First of all, stop the fancy talk about “risk ratio” and “confidence interval.” You either don’t know what you’re talking about or you’re knowingly trying to mislead.
Speaking above your reader’s head is a dirty rhetorical trick to hoodwink gentle reades into trusting your statistical acumen (which is pretty crappy). As my grand pappy used to say, “Ain’t no need to use a 25-cent word when a 5-cent one will do.” (See, now I’m usin’ the reverse rhetorical trick by affectin’ an aww-sucks-I’m-just-a-common-guy style of speech here.) For what it’s worth, my papou was an immigrant who spoke with a Greek accent.
“Risk ratio” here means nothing more than “more likely.” “Confidence interval,” well, if you’re going to use it, explain it.
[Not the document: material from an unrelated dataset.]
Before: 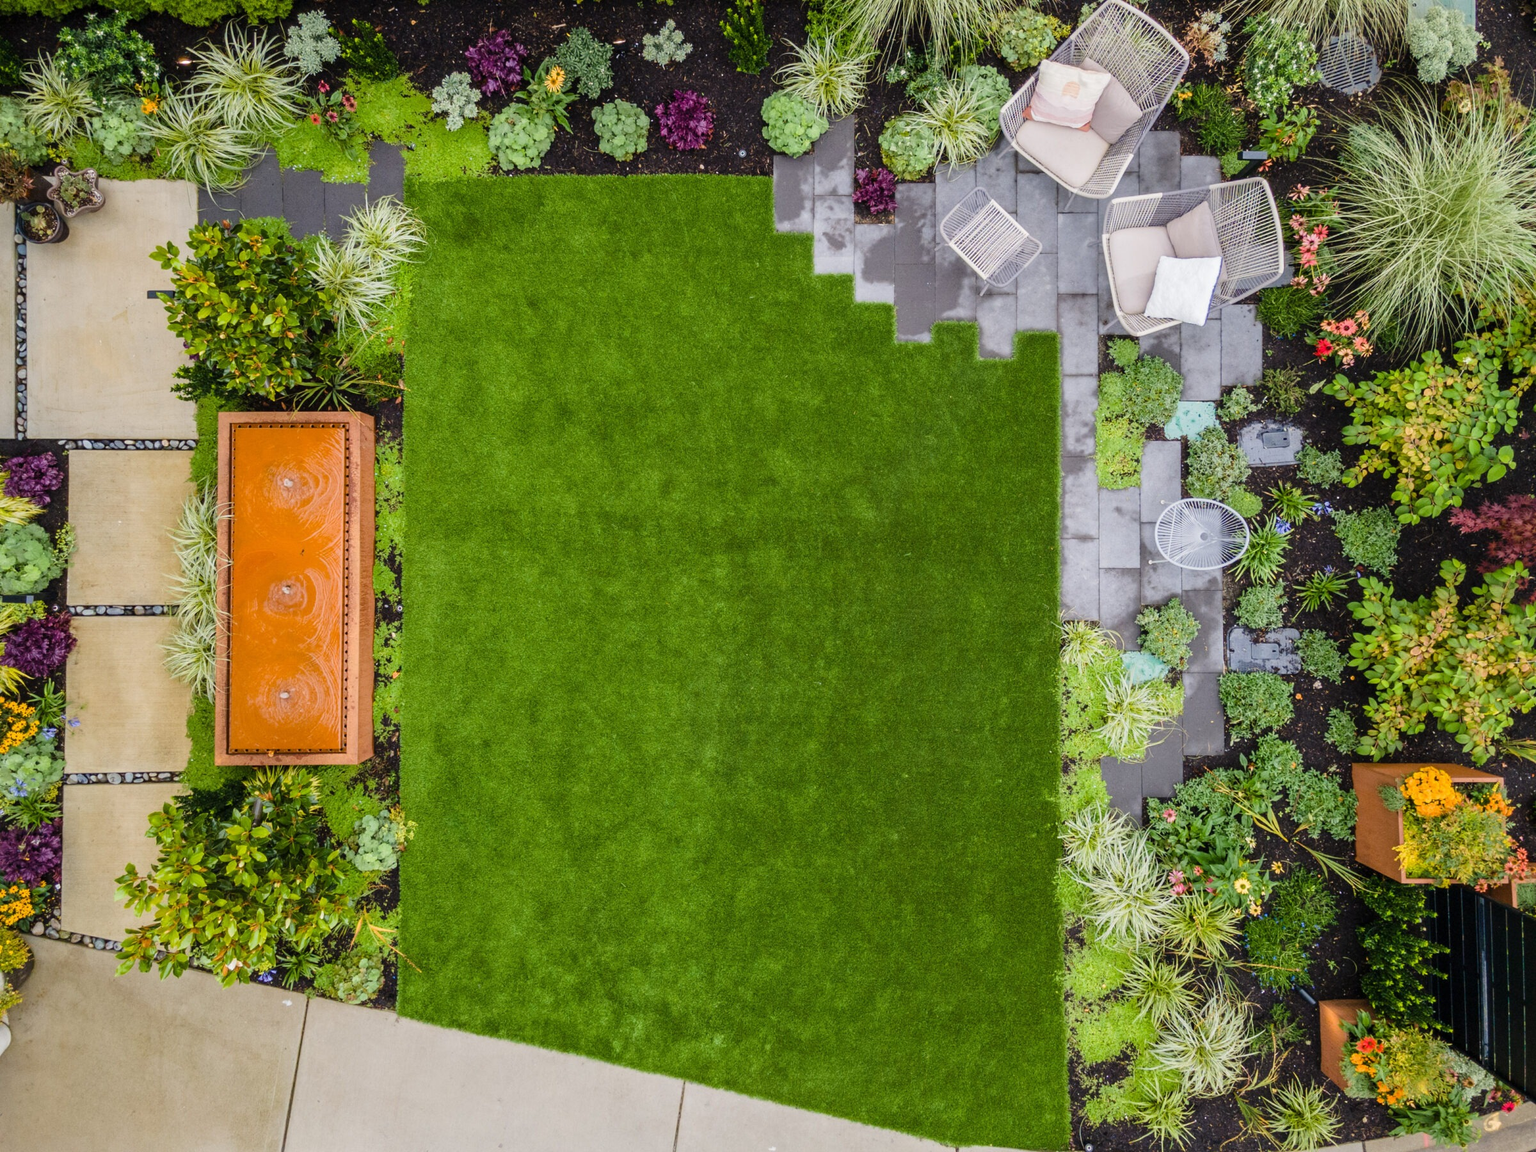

Better yet, explain it accurately* or at least point out that it supports 9:1 more than 21:1.
More to the point, it’s pointless to discuss statistical nuances of irrelevancy! Of all the problems in your analysis, you’re going to draw the line at estimating population in Census off-years? Really?! It’s like we’re sitting in your rusted jalopy and you tell me you can’t drive me home because the windshield wipers aren’t working. But you failed to mention the fact that the whole thing is up on cinder blocks!
Of course we can estimate population figures, you fools! The US population grew 9.7% between 2000 and 2010. Talk about easy math! Go on, be bold, you dirty devil: assume a linear population growth for all categories. Divide 10% by 10. It comes out to 1% a year. I know it’s not perfect, but it’ll be close enough; trust me. (Actually population growth of 9.7% over 10-years comes out 0.925% compounded continuously.)
Will this population estimate be perfect? No. Is it good enough? Yes. Will it tell you far more about what you claim to show? Of course. Is that why you won’t do it? Probably. Would this population estimate be the single most accurate number in your entire analysis? Abso-fucking-lutely.